Sometimes, the spark of an idea is all it takes for magic to take hold. In the case of Mira Bartók, it began with a sketch of a one-eared creature.
That creature from 2014 became the main character in Mira’s debut children’s novel, The Wonderling, which garnered a seven-figure movie pre-empt from Fox 2000 before the book deal was done.
The Wonderling is set in a slightly steampunk Victorian land ruled by the High Hats, while the Groundlings, the animal-human hybrids, live in servitude, working in underground factories in the City Below the City. The main character, Number Thirteen (aka Arthur), is a shy, one-eared, fox-like foundling who, with the help of his bird-friend Trinket, escapes the orphanage he was brought up in, and goes on a journey to unlock his past.
In the beginning of The Wonderling, Number Thirteen is invisible to almost everyone, and Number Thirteen doesn’t mind. That changes, though, when he meets Trinket and becomes Arthur.
“Once he makes the bold choice to be brave and help a small creature in distress (who becomes his best friend), there’s no turning back,” Mira told Cracking the Cover. “His character develops when he begins to see how he can affect change. And when he begins to understand that he is not alone in his suffering. He becomes more empathetic as he opens himself up to the world around him. And the more empathy he has, the braver he becomes.”
With half-human characters, The Wonderling clearly goes beyond basic fiction. “I wanted to create a kind of borderlands between Dickensian realism and fairytale magic,” Mira said. “I love the tension between the two.”
As for the elements of steampunk sprinkled throughout, Mira felt they were essential but a more restrained hand was needed. “I find so many parallels to what’s going on today — insane speed of production, corporate greed, mistreatment of workers and children, yet brilliant scientific inventions and artistic achievements, etc. — with the Industrial Revolution, so adding a light touch of steampunk motifs seemed to be a natural thing to do,” she said.
Limiting steampunk elements also allowed them to shine. Mira’s favorite part of the novel is when Arthur discovers the Songcatcher, a machine that can capture and play back all the songs and sounds in the world.
“I like it because it is the place where I could let my poetic side loose, since it’s rather like an incantation of sounds and images,” she said. “It’s my most authentic voice I would say, since my heart is always more in poetry than prose.”
Mira’s last book, The Memory Palace, is a memoir for adults, but Mira says she’s particularly attracted to writing for middle grade.
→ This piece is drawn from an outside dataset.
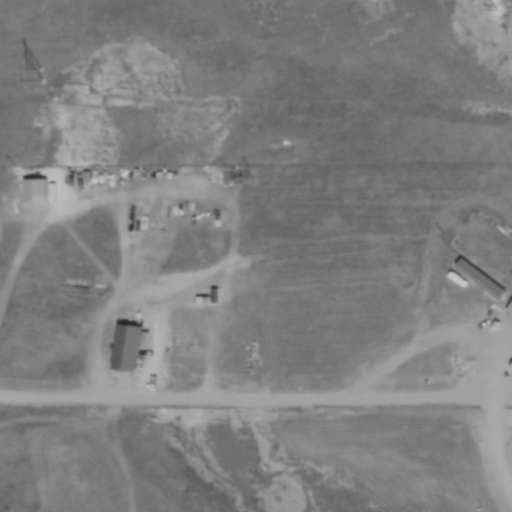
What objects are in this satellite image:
power tower: (494, 4)
power tower: (45, 82)
building: (481, 281)
building: (510, 310)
“It’s a great time to read about quests and setting out into the world for the first time,” she said. “And you don’t have to write about all that romantic stuff that comes with YA territory. At least in some books. And truth be told, I’m about 10 years old at heart.”
While The Wonderling is Mira’s first middle-grade novel, it’s not her first book for children. She’s also written a number of nonfiction books on ancient and indigenous cultures. Although those books were more about history and culture, Mira says writing them helped “inform” her fiction.
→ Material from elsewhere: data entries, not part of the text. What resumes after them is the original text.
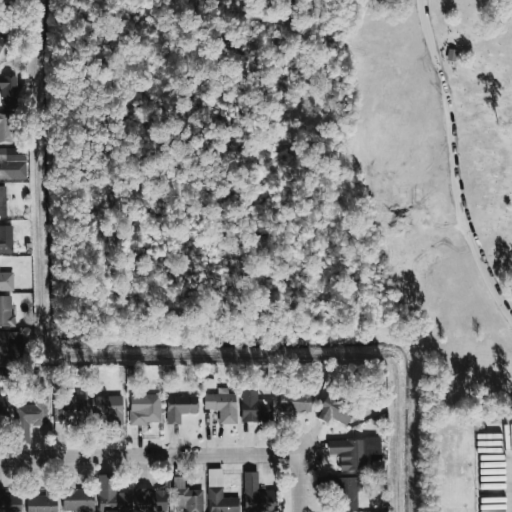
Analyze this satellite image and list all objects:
building: (2, 41)
building: (2, 43)
building: (8, 90)
building: (9, 90)
building: (6, 127)
building: (6, 127)
building: (13, 162)
road: (453, 163)
building: (4, 169)
park: (289, 174)
building: (3, 200)
building: (3, 201)
building: (6, 238)
building: (6, 238)
building: (6, 280)
building: (6, 281)
building: (6, 310)
building: (6, 310)
building: (10, 346)
building: (8, 347)
building: (5, 375)
building: (295, 400)
building: (296, 401)
building: (222, 404)
building: (222, 405)
building: (254, 405)
building: (254, 405)
building: (4, 406)
building: (109, 408)
building: (145, 408)
building: (180, 408)
building: (106, 409)
building: (182, 409)
building: (335, 409)
building: (334, 410)
building: (146, 411)
building: (4, 414)
building: (69, 414)
building: (29, 416)
building: (29, 419)
building: (351, 453)
building: (357, 453)
road: (150, 455)
building: (214, 473)
road: (300, 482)
building: (347, 492)
building: (219, 494)
building: (257, 494)
building: (347, 494)
building: (111, 495)
building: (111, 495)
building: (186, 495)
building: (257, 495)
building: (76, 497)
building: (187, 497)
building: (76, 498)
building: (150, 499)
building: (152, 500)
building: (10, 501)
building: (41, 501)
building: (220, 501)
building: (10, 502)
building: (41, 503)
“Mostly because they also contained myths and folktales, and those stories were tales I originally told when I led children through the Field Museum of Natural History in Chicago,” she said. “I told the story of each culture through its objects and its stories.”
No matter the subject, Mira says she writes because she becomes “obsessed with an idea or image or storyline and I can’t rest until I hunt it down. I’m rather like a pit bull with a piece of meat in that way. But the truth is, I serve the idea, and sometimes the idea is best served in another way, sometimes without any words at all.”
Mira is currently working on the second book in The Wonderling series.